In an effort to save "boat people" fleeing Vietnam from perishing at sea, the Carter administration has decided to guarantee the resettlement of all such refugees picked up by ships under U.S. ownership or registration.
Administration sources said yesterday this policy decision had been worked out by the State Department and the Immigration and Naturalization Service to encourage U.S. ships to rescue refugees found in Southeast Asian waters.
Although no statistics are available on the number of refugees who have died during attempted escapes by sea, a large number are believed to have lost their lives though drowning, starvation and exposure. Many of the escapes are made in overloaded, unseaworthy or poorly provisioned small craft.
Since the flow of refugees from Vietnam began, U.S. policy has encouraged American ships to pick up "boat people" and take them to nearby ports. However, many ships have been inhibited from making rescues because of the reluctance of some Asian countries to admit the refugees.

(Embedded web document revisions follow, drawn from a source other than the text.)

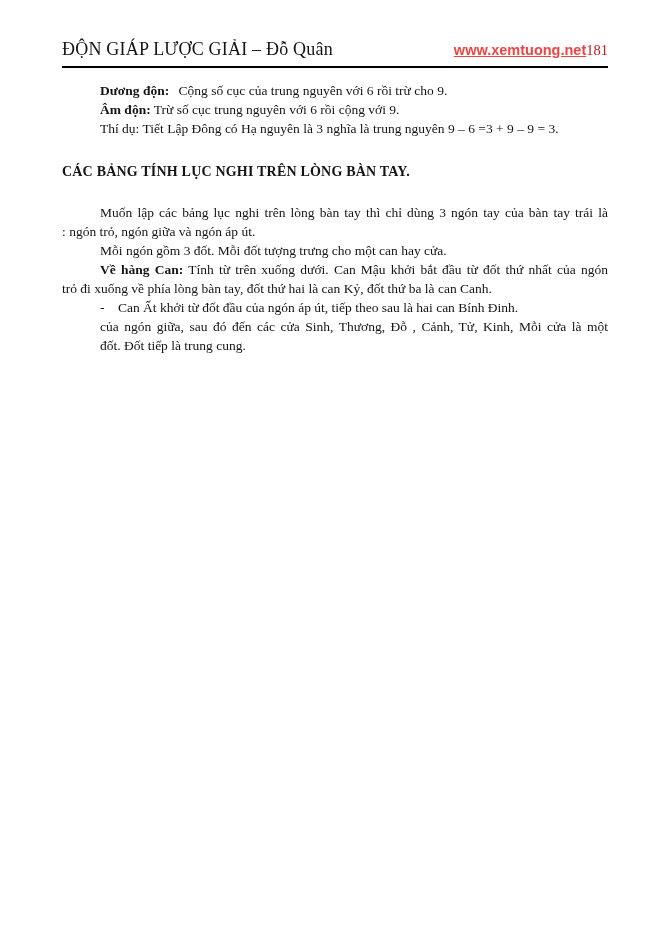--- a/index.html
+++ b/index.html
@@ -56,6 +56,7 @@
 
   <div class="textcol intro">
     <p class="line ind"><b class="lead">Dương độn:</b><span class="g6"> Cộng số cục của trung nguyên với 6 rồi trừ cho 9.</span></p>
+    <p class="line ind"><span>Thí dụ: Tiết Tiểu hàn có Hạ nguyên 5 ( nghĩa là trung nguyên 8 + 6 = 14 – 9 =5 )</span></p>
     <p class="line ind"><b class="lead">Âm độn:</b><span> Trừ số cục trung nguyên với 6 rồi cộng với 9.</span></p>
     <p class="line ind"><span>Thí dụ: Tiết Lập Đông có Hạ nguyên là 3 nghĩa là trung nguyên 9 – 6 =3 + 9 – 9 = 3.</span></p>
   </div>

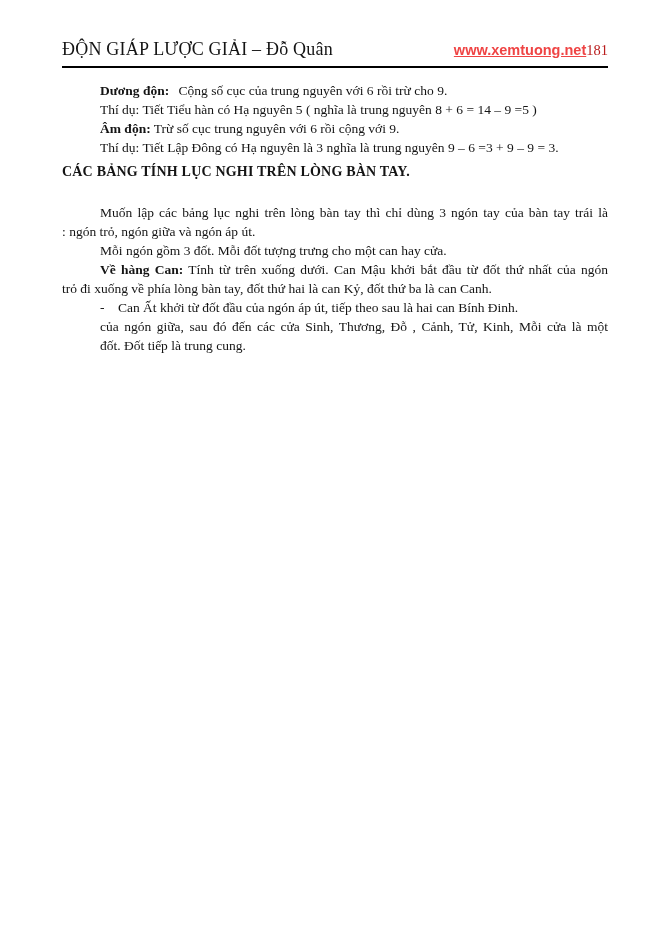--- a/index.html
+++ b/index.html
@@ -67,8 +67,8 @@
     <p class="line ind just"><span>Muốn lập các bảng lục nghi trên lòng bàn tay thì chỉ dùng 3 ngón tay của bàn tay trái là</span></p>
     <p class="line"><span>: ngón trỏ, ngón giữa và ngón áp út.</span></p>
     <p class="line ind"><span>Mỗi ngón gồm 3 đốt. Mỗi đốt tượng trưng cho một can hay cửa.</span></p>
+    <p class="line"><span>trỏ đi xuống về phía lòng bàn tay, đốt thứ hai là can Kỷ, đốt thứ ba là can Canh.</span></p>
     <p class="line ind just"><b class="lead">Về hàng Can:</b><span> Tính từ trên xuống dưới. Can Mậu khởi bắt đầu từ đốt thứ nhất của ngón</span></p>
-    <p class="line"><span>trỏ đi xuống về phía lòng bàn tay, đốt thứ hai là can Kỷ, đốt thứ ba là can Canh.</span></p>
     <p class="line ind pre"><span>-    Can Ất khởi từ đốt đầu của ngón áp út, tiếp theo sau là hai can Bính Đinh.</span></p>
     <p class="line ind just"><span>của ngón giữa, sau đó đến các cửa Sinh, Thương, Đỗ , Cảnh, Tử, Kinh, Mỗi cửa là một</span></p>
     <p class="line ind"><span>đốt. Đốt tiếp là trung cung.</span></p>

In some cases, ships that have "boat people" aboard have been refused admittance to Far Eastern ports, even when they had cargos to unload, or have been kept under close guard with the crews not being allowed to disembark.
To overcome that problem, the sources said, the United States now will make known to Asian governments its willingness to arrange the speedy removal and relocation of any refugees brought into their countries' ports by American ships.
Some of these refugees will be brought to the United States, and efforts will be made to relocate others, particularly those with relatives already in other countries willing to receive them, the sources said. They added that it is not possible to tell at this point how many might end up in the United States.
According to State Department figures, approximately 5,800 "boat people" have landed in different Far Eastern countries during the last two months. Those nations with particularly large numbers are Thailand, Malaysia, Singapore, the Philippines, Indonesia, Taiwan, Japan, South Korea and Hong Kong.
Since last August, approximately 12,500 "boat people" have been resettled in the United States, and another 12,500 will be admitted under Attorney General Griffin B. Bell's emergency "parole authority" over the coming year.
In the past three years, the United States has admitted 164,000 Indochinese refugees.